◆ REQUIREMENT A
Could you retype the section of the AWS billing passage that opens with "Case in point: on" and closes with "4xx error code.", keeping every word and mark unchanged?

◆ SUPPLIED PASSAGE
※ ※ ※
A tale of two clouds
AWS isn’t what they used to be. “It’s feeling a lot like Day Two over here,” friends at AWS often tell me, shaking their heads sadly. A sweaty pursuit of generative AI has clouded their historic focus on IaaS building blocks. A myopic insistence on RTO continues to force out top talent. They’re even deprecating services now. (My 168 AWS Services song from 2020 references at least 4 services, not counting SimpleDB, that have since been or soon will be entirely scrubbed from the docs and SDKs: Workdocs, Honeycode, Snowmobile, and Alexa for Business.)
But you know what AWS still does better than anybody else? They actually listen to their customers and bend over backwards to help them out.
Case in point: on April 29th, a software engineer named Maciej Pocwierz discovered an unusual behavior in Amazon S3 that left him on the hook for a $1,300 bill.
Cliff’s Notes explanation of the behavior:
S3 buckets all exist in a single global namespace.
Anybody can try to access any S3 bucket, with or without an AWS account, if they happen to guess the bucket name.
Assuming the bucket is not publicly accessible, the unauthorized user will get a generic HTTP 4xx error code.
In this case, the unauthorized requests (over 100 million of them!) were coming from the makers of a widely-used open-source tool, who had accidentally shipped a default configuration that collided with Maciej’s bucket name. They quickly rolled out a fix, and the problem stopped.
So far, so reasonable. What surprised Maciej was that each of those 100 million unauthorized requests gets billed to the bucket owner. In other words, it’s possible to perform a “denial-of-wallet” attack simply by spamming bad requests to your enemy’s bucket. And even though AWS Support was kind enough to refund this particular bill, there was nothing Maciej could do to protect against this attack in future. It was just a built-in risk of using S3.
Now, there were several ways AWS could have responded once Maciej’s blog about the incident gained wide attention.
They could have said “This is expected behavior; just use randomized bucket names that are harder for attackers to guess.”
They could have pointed out that it’s quite resource-intensive to spin up enough of these requests to make a meaningful dent in enterprise wallets, so this probably isn’t going to be a big risk for big customers.
They could have just stayed quiet about the whole thing and waited for everyone to forget about it.
But they didn’t do any of that. Instead, AWS’s official Voice of the Customer, Jeff Barr, acknowledged within 24 hours that people shouldn’t have to pay for unauthorized S3 requests they didn’t initiate. Within a week, the S3 team was working on a fix. And as of May 13th, customers will no longer incur request or bandwidth charges for HTTP 403 requests initiated from outside their own environment.
※ ※ ※
◆ DATA
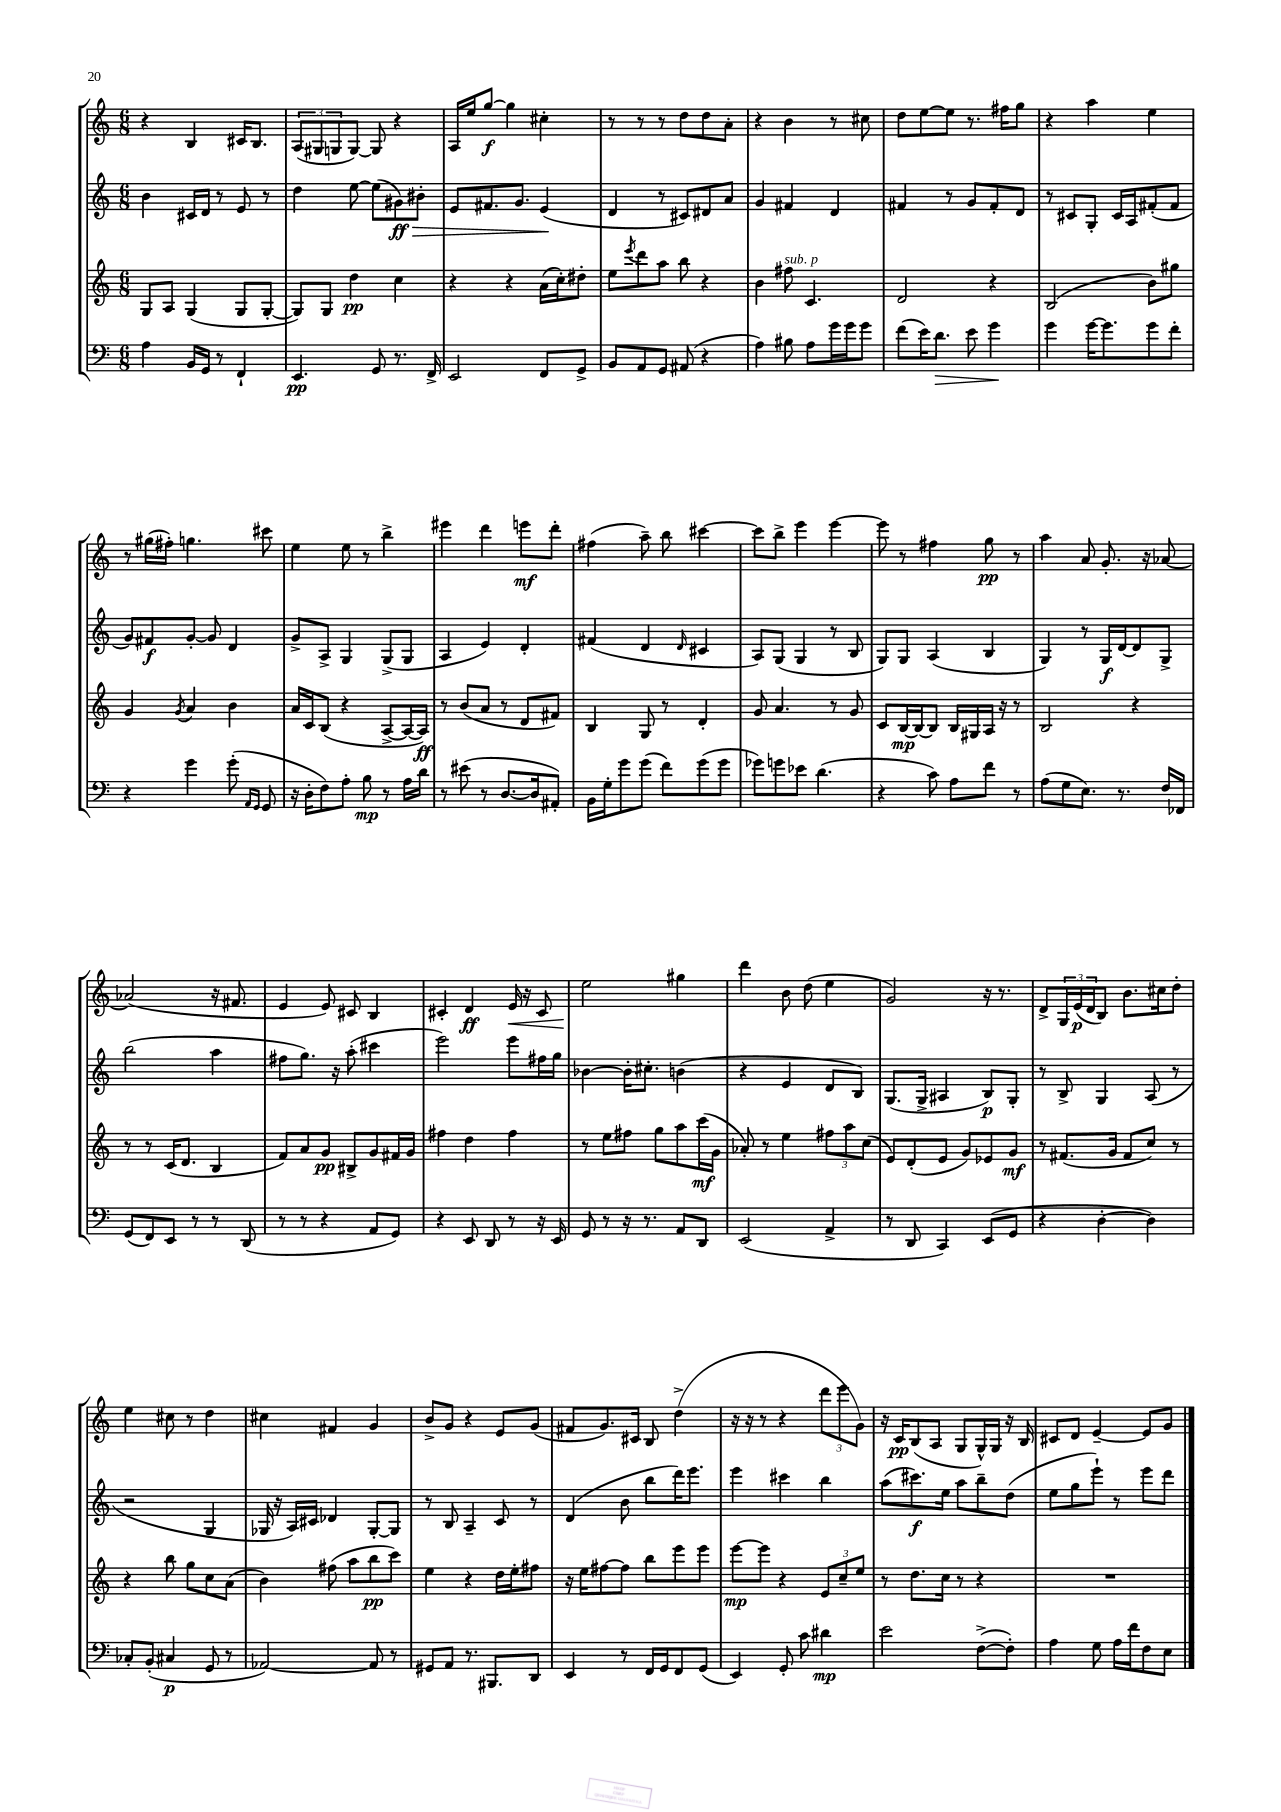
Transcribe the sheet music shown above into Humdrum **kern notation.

**kern	**kern	**kern	**kern
*staff4	*staff3	*staff2	*staff1
*clefF4	*clefG2	*clefG2	*clefG2
*k[]	*k[]	*k[]	*k[]
*M6/8	*M6/8	*M6/8	*M6/8
4A	8G	4b	4r
.	8A	.	.
16BB	(4G	16c#	4B
16GG	.	16d	.
8r	.	8r	.
4FF`	8G	8e	16c#
.	.	.	8.B
.	[8G'	8r	.
=	=	=	=
4.EE	8G])	4dd	(12A
.	.	.	12G#
.	8G	.	.
.	.	.	12G
.	4dd	[8ee	[8G)
8GG	.	(8ee]	8G]
8.r	4cc	8g#)	4r
.	.	8b#'	.
16FF^	.	.	.
=	=	=	=
2EE	4r	8e	16A
.	.	.	16ee
.	.	8.f#	[8gg
.	4r	.	4gg]
.	.	8.g	.
8FF	(16a	(4e	4cc#'
.	16cc')	.	.
8GG^	8dd#'	.	.
=	=	=	=
8BB	8ee	4d	8r
.	8qeee	.	.
8AA	8ddd	.	8r
8GG	8aa	8r	8r
(8AA#	8bb	8c#)	8dd
4r	4r	8d#	8dd
.	.	8a	8a'
=	=	=	=
4A)	4b	4g	4r
8B#	8ff#	4f#	4b
8A	4.c	.	.
16g	.	4d	8r
16g	.	.	.
8g	.	.	8cc#
=	=	=	=
(8f	2d	4f#	8dd
16e)	.	.	[8ee
8.d	.	.	.
.	.	8r	8ee]
8e	.	8g	8.r
4g	4r	8f#'	.
.	.	.	16ff#
.	.	8d	8gg
=	=	=	=
4g	(2B	8r	4r
.	.	8c#	.
[16g	.	8G'	4aa
8.g]	.	.	.
.	.	16c#	.
.	.	16A	.
8g	8b)	(8f#'	4ee
8f'	8gg#	8f#	.
=	=	=	=
4r	4g	8g)	8r
.	.	8f#	(16gg#
.	.	.	16ff#')
.	8qg	.	.
4g	4a	[8g'	4.gg
.	.	8g]	.
(8g'	4b	4d	.
16qqAA	.	.	.
16qqGG	.	.	.
8GG	.	.	8ccc#
=	=	=	=
16r	16a	8g^	4ee
16D'	16c	.	.
8F)	(8B	8A^	.
8A'	4r	4G	8ee
8B	.	.	8r
8r	[8A^	(8G^	4bb^
16A	16A_	8G	.
16d	16A])	.	.
=	=	=	=
8r	8r	4A	4eee#
(8e#	(8b	.	.
8r	8a	4e)	4ddd
[8.D	8r	.	.
.	8d	4d'	8eee
16D]	.	.	.
8AA#')	8f#)	.	8ddd'
=	=	=	=
16BB	4B	(4f#	(4ff#
16G'	.	.	.
8g	.	.	.
(8g	8G	4d	8aa~)
8f)	8r	.	8bb
.	.	16qqd	.
(8g	4d'	4c#	[4ccc#
8g	.	.	.
=	=	=	=
8g-)	8g	8A)	8ccc#]
8g	4.a	(8G	8bb^
8e-	.	4G	4eee
(4.d	.	.	.
.	8r	8r	[4eee
.	8g	8B	.
=	=	=	=
4r	8c	8G)	8eee]
.	[16B	8G	8r
.	16B_	.	.
8c)	8B]	(4A	4ff#
8A	16B	.	.
.	16G#	.	.
8f	16A	4B	8gg
.	16r	.	.
8r	8r	.	8r
=	=	=	=
(8A	2B	4G)	4aa
8G	.	.	.
8.E)	.	8r	8a
.	.	16G	8.g'
8.r	.	[16d	.
.	4r	8d]	.
.	.	.	16r
16F	.	8G^	[8a-
16FF-	.	.	.
=	=	=	=
(8GG	8r	(2bb	(2a-]
8FF)	8r	.	.
8EE	(16c	.	.
.	8.d	.	.
8r	.	.	.
8r	4B	4aa	16r
.	.	.	8.f#
(8DD	.	.	.
=	=	=	=
8r	8f)	8ff#	4e
8r	8a	8.gg)	.
4r	8g	.	8e)
.	.	16r	.
.	8B#^	(8aa'	8c#
8AA	8g	4ccc#	4B
8GG)	16f#	.	.
.	16g	.	.
=	=	=	=
4r	4ff#	2eee)	4c#'
8EE	4dd	.	4d
8DD	.	.	.
8r	4ff#	8eee	16e
.	.	.	16r
16r	.	16ff#	8c#
16EE	.	16gg	.
=	=	=	=
8GG	8r	[4b-	2ee
8r	8ee	.	.
16r	8ff#	16b-']	.
8.r	.	8.cc#'	.
.	8gg	.	.
8AA	8aa	(4b	4gg#
8DD	(16ccc	.	.
.	16g	.	.
=	=	=	=
(2EE	8a-')	4r	4ddd
.	8r	.	.
.	4ee	4e	8b
.	.	.	(8dd
4AA^	12ff#	8d	4ee
.	12aa	.	.
.	.	8B)	.
.	(12cc	.	.
=	=	=	=
8r	8e)	(8.G	2g)
8DD	(8d'	.	.
.	.	16G^	.
4CC)	8e	4A#	.
.	8g)	.	.
(8EE	8e-	8B)	16r
.	.	.	8.r
8GG	8g	8G'	.
=	=	=	=
4r	8r	8r	8d^
.	(8.f#	8B^	24G
.	.	.	(24e
.	.	.	24d
[4D'	.	4G	8B)
.	16g	.	.
.	8f#	.	8.b
4D])	8cc)	(8A	.
.	.	.	16cc#
.	8r	8r	8dd'
=	=	=	=
8C-'	4r	2r	4ee
(8BB'	.	.	.
4C#	8bb	.	8cc#
.	8gg	.	8r
8GG	8cc	4G	4dd
8r	(8a	.	.
=	=	=	=
[2AA-)	4b)	16G-	4cc#
.	.	16r	.
.	.	16A)	.
.	.	16c#	.
.	(8ff#	4d-	4f#
.	8aa	.	.
8AA-]	8bb	[8G-'	4g
8r	8ccc)	8G-]	.
=	=	=	=
8GG#	4ee	8r	8b^
8AA	.	8B	8g
8.r	4r	4A~	4r
8.BBB#	.	.	.
.	16dd	8c	8e
.	16ee'	.	.
8DD	8ff#	8r	(8g
=	=	=	=
4EE	16r	(4d	8f#
.	16ee	.	.
.	[8ff#	.	8.g)
8r	8ff#]	8b	.
.	.	.	16c#
16FF	8bb	8bb	8B
16GG	.	.	.
8FF	8eee	16ddd)	(4dd^
.	.	8.eee	.
(8GG	8eee	.	.
=	=	=	=
4EE)	[8eee	4eee	16r
.	.	.	16r
.	8eee]	.	8r
8GG'	4r	4ccc#	4r
8c	.	.	.
4d#	12e	4bb	12ddd
.	12cc~	.	12eee
.	12ee	.	12g)
=	=	=	=
2e	8r	(8aa	16r
.	.	.	16c
.	8.dd	8.ccc#)	(8B
.	.	.	8A
.	16cc	16ee	.
.	8r	8aa	8G
([8F^	4r	8bb~	16G^^)
.	.	.	16G
8F'])	.	(8dd	16r
.	.	.	16B
=	=	=	=
4A	2.r	8ee	8c#
.	.	8gg	8d
8G	.	8eee`)	[4e~
16A	.	8r	.
16f	.	.	.
8F	.	8eee	8e]
8E	.	8ddd	8g
==	==	==	==
*-	*-	*-	*-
※ ※ ※
◆ REQUIREMENT B
Which rows contain the string "kern"? Gather each of those rows and copy it out, matching case exactly.

◆ EXERCISE SOLUTION A
Case in point: on April 29th, a software engineer named Maciej Pocwierz discovered an unusual behavior in Amazon S3 that left him on the hook for a $1,300 bill.
Cliff’s Notes explanation of the behavior:
S3 buckets all exist in a single global namespace.
Anybody can try to access any S3 bucket, with or without an AWS account, if they happen to guess the bucket name.
Assuming the bucket is not publicly accessible, the unauthorized user will get a generic HTTP 4xx error code.

◆ EXERCISE SOLUTION B
Transcribe the sheet music shown above into Humdrum **kern notation.
**kern	**kern	**kern	**kern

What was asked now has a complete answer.